Work instructions =>
Rewrite the lines of every item, changing "Moneyline" to "Money Line" wherever it appears and leaving everything else as it is.

Materials provided =>
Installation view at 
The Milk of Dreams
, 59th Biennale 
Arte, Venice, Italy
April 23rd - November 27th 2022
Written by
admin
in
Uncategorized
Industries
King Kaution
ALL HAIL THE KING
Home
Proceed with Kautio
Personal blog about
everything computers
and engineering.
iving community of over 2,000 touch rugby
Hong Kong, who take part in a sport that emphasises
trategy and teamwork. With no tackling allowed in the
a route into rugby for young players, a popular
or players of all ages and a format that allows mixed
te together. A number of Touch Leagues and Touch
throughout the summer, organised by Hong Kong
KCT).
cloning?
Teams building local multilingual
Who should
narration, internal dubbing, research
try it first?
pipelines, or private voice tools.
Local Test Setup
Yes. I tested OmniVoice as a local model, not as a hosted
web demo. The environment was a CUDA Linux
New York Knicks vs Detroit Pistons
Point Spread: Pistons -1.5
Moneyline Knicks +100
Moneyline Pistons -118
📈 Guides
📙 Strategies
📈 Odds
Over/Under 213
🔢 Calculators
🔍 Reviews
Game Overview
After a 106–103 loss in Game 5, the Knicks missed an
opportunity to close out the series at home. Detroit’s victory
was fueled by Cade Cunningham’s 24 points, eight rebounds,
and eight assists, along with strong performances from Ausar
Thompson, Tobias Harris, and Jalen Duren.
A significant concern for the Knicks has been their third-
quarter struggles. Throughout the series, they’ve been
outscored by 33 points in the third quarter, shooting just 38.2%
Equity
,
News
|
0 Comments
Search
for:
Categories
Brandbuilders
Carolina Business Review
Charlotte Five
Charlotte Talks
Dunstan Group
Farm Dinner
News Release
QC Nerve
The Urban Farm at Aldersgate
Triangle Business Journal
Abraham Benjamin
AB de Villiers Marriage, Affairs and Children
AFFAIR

Written answer =>
Installation view at 
The Milk of Dreams
, 59th Biennale 
Arte, Venice, Italy
April 23rd - November 27th 2022
Written by
admin
in
Uncategorized
Industries
King Kaution
ALL HAIL THE KING
Home
Proceed with Kautio
Personal blog about
everything computers
and engineering.
iving community of over 2,000 touch rugby
Hong Kong, who take part in a sport that emphasises
trategy and teamwork. With no tackling allowed in the
a route into rugby for young players, a popular
or players of all ages and a format that allows mixed
te together. A number of Touch Leagues and Touch
throughout the summer, organised by Hong Kong
KCT).
cloning?
Teams building local multilingual
Who should
narration, internal dubbing, research
try it first?
pipelines, or private voice tools.
Local Test Setup
Yes. I tested OmniVoice as a local model, not as a hosted
web demo. The environment was a CUDA Linux
New York Knicks vs Detroit Pistons
Point Spread: Pistons -1.5
Money Line Knicks +100
Money Line Pistons -118
📈 Guides
📙 Strategies
📈 Odds
Over/Under 213
🔢 Calculators
🔍 Reviews
Game Overview
After a 106–103 loss in Game 5, the Knicks missed an
opportunity to close out the series at home. Detroit’s victory
was fueled by Cade Cunningham’s 24 points, eight rebounds,
and eight assists, along with strong performances from Ausar
Thompson, Tobias Harris, and Jalen Duren.
A significant concern for the Knicks has been their third-
quarter struggles. Throughout the series, they’ve been
outscored by 33 points in the third quarter, shooting just 38.2%
Equity
,
News
|
0 Comments
Search
for:
Categories
Brandbuilders
Carolina Business Review
Charlotte Five
Charlotte Talks
Dunstan Group
Farm Dinner
News Release
QC Nerve
The Urban Farm at Aldersgate
Triangle Business Journal
Abraham Benjamin
AB de Villiers Marriage, Affairs and Children
AFFAIR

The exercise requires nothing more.